Stored entries ▸
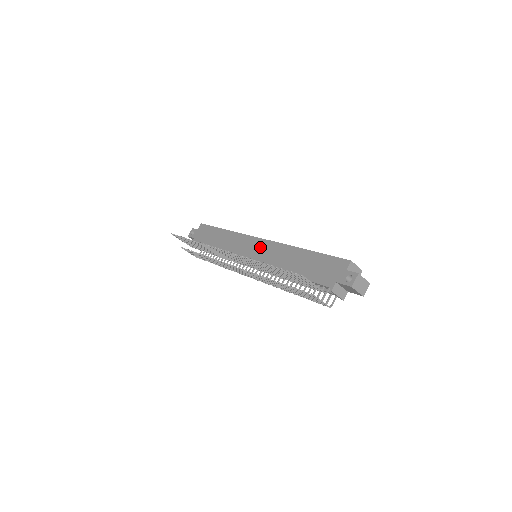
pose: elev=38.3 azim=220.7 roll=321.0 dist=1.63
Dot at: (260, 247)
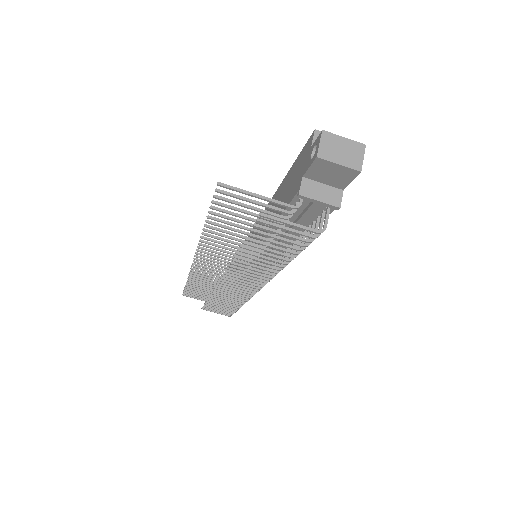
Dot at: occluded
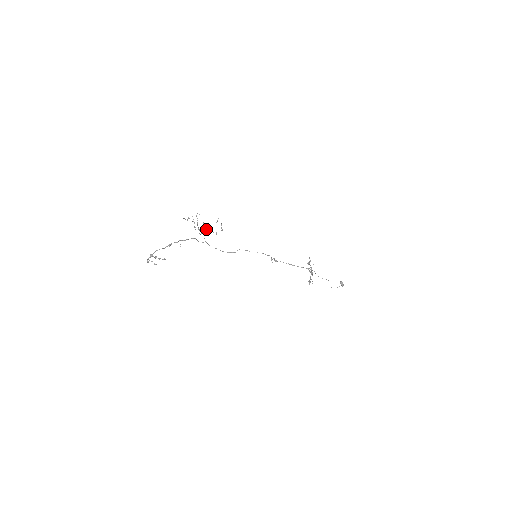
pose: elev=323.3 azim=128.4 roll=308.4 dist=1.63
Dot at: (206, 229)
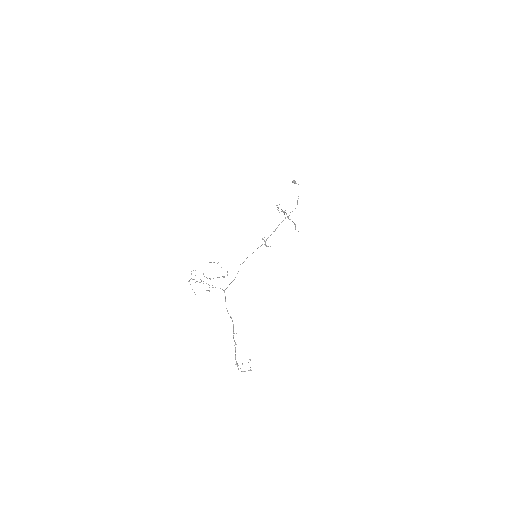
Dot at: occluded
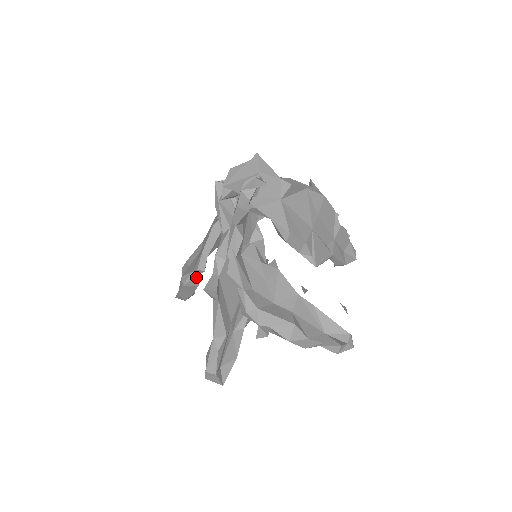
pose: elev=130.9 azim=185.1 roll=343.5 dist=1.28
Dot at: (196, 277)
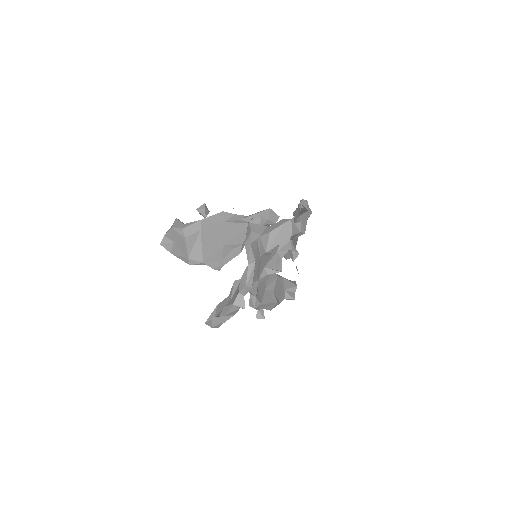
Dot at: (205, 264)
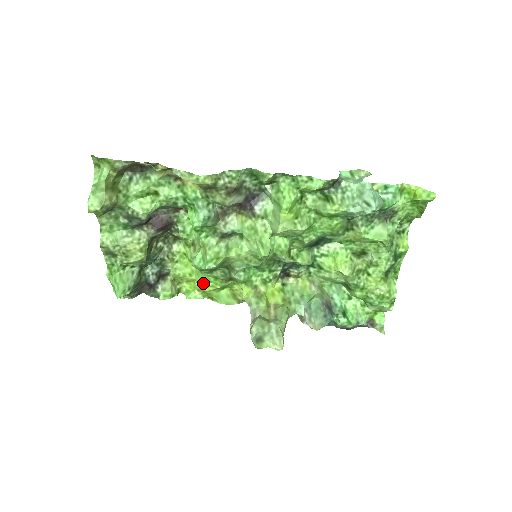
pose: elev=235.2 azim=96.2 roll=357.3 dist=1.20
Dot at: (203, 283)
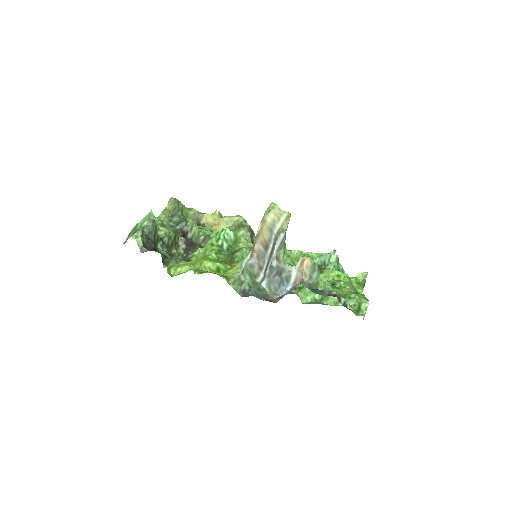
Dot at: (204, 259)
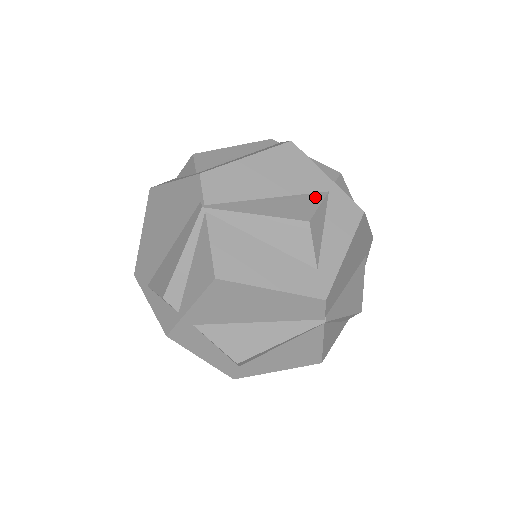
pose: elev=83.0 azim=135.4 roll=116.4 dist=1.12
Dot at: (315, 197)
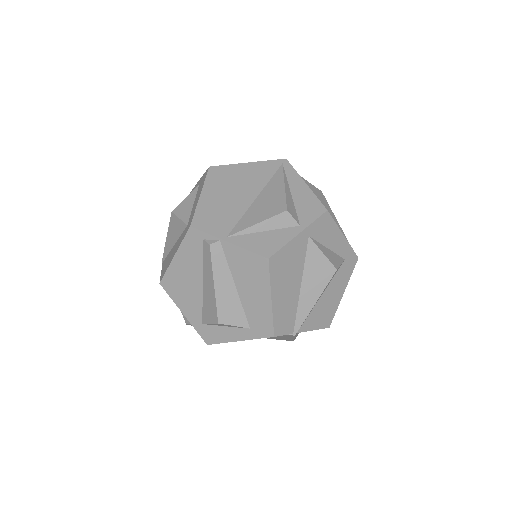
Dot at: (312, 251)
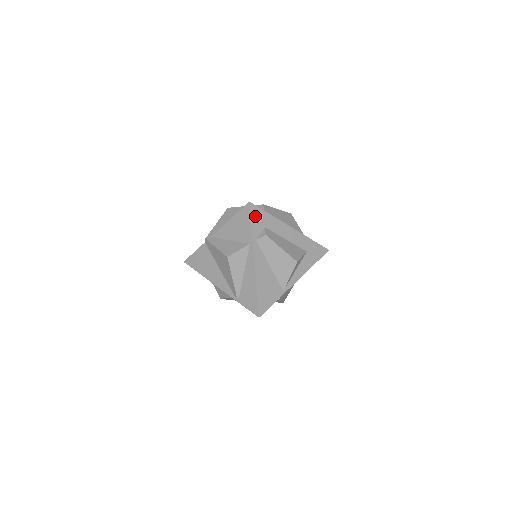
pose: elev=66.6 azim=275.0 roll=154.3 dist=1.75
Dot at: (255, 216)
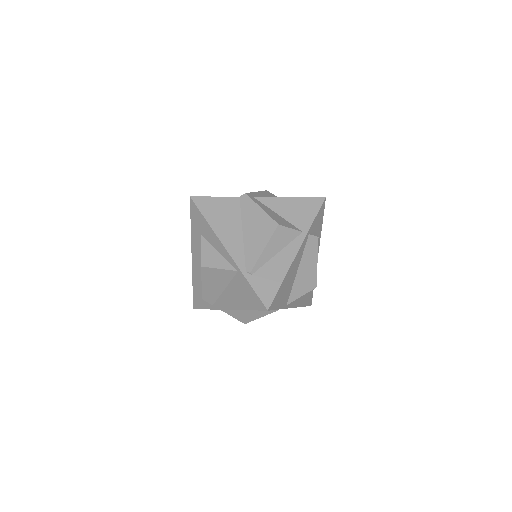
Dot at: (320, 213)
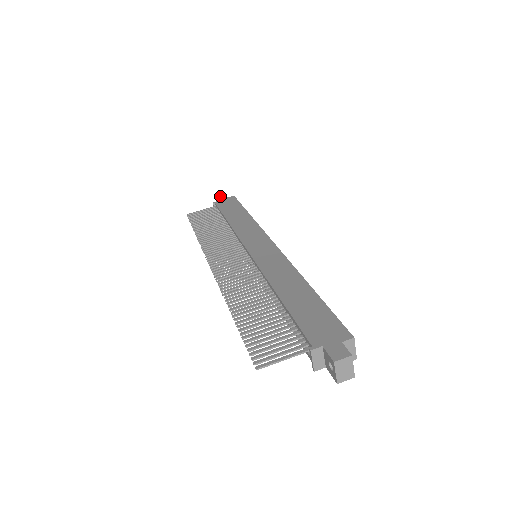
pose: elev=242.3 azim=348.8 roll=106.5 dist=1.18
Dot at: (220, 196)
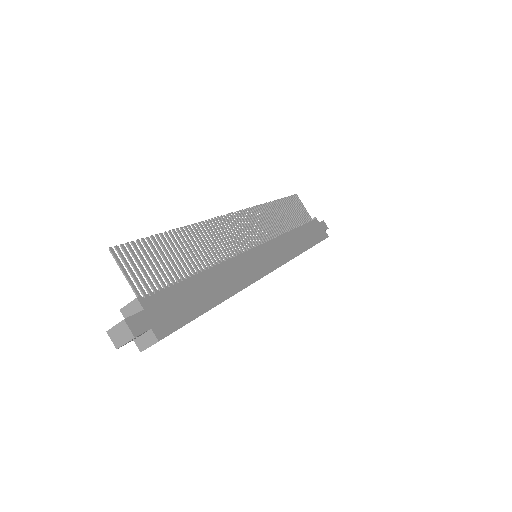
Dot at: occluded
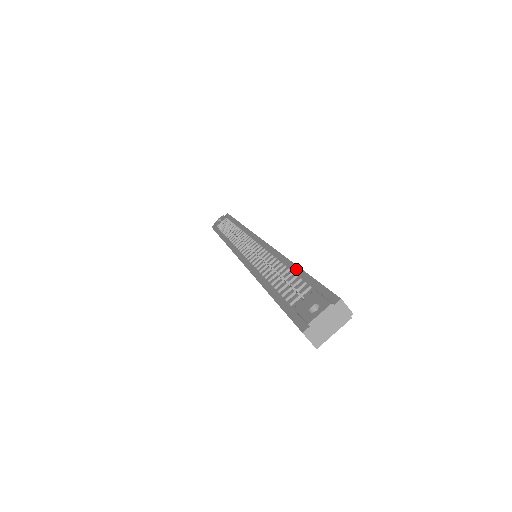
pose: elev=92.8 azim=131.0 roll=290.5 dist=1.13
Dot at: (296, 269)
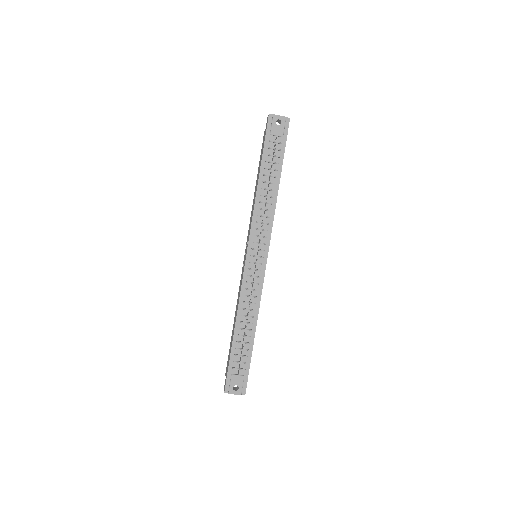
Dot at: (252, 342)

What is asked ▸ Write out all of the lines again, substituting "camera" for "pose" and changing nothing else. Leave the pictures out.

The solution ▸
camera: elev=38.3 azim=220.7 roll=321.0 dist=1.63
Dot at: (260, 247)
Dot at: occluded
camera: elev=323.3 azim=128.4 roll=308.4 dist=1.63
Dot at: (206, 229)
Dot at: occluded
camera: elev=130.9 azim=185.1 roll=343.5 dist=1.28
Dot at: (196, 277)
Dot at: (205, 264)
camera: elev=235.2 azim=96.2 roll=357.3 dist=1.20
Dot at: (203, 283)
Dot at: (204, 259)
camera: elev=83.0 azim=135.4 roll=116.4 dist=1.12
Dot at: (315, 197)
Dot at: (312, 251)
camera: elev=66.6 azim=275.0 roll=154.3 dist=1.75
Dot at: (255, 216)
Dot at: (320, 213)
camera: elev=242.3 azim=348.8 roll=106.5 dist=1.18
Dot at: (220, 196)
Dot at: occluded
camera: elev=92.8 azim=131.0 roll=290.5 dist=1.13
Dot at: (296, 269)
Dot at: (252, 342)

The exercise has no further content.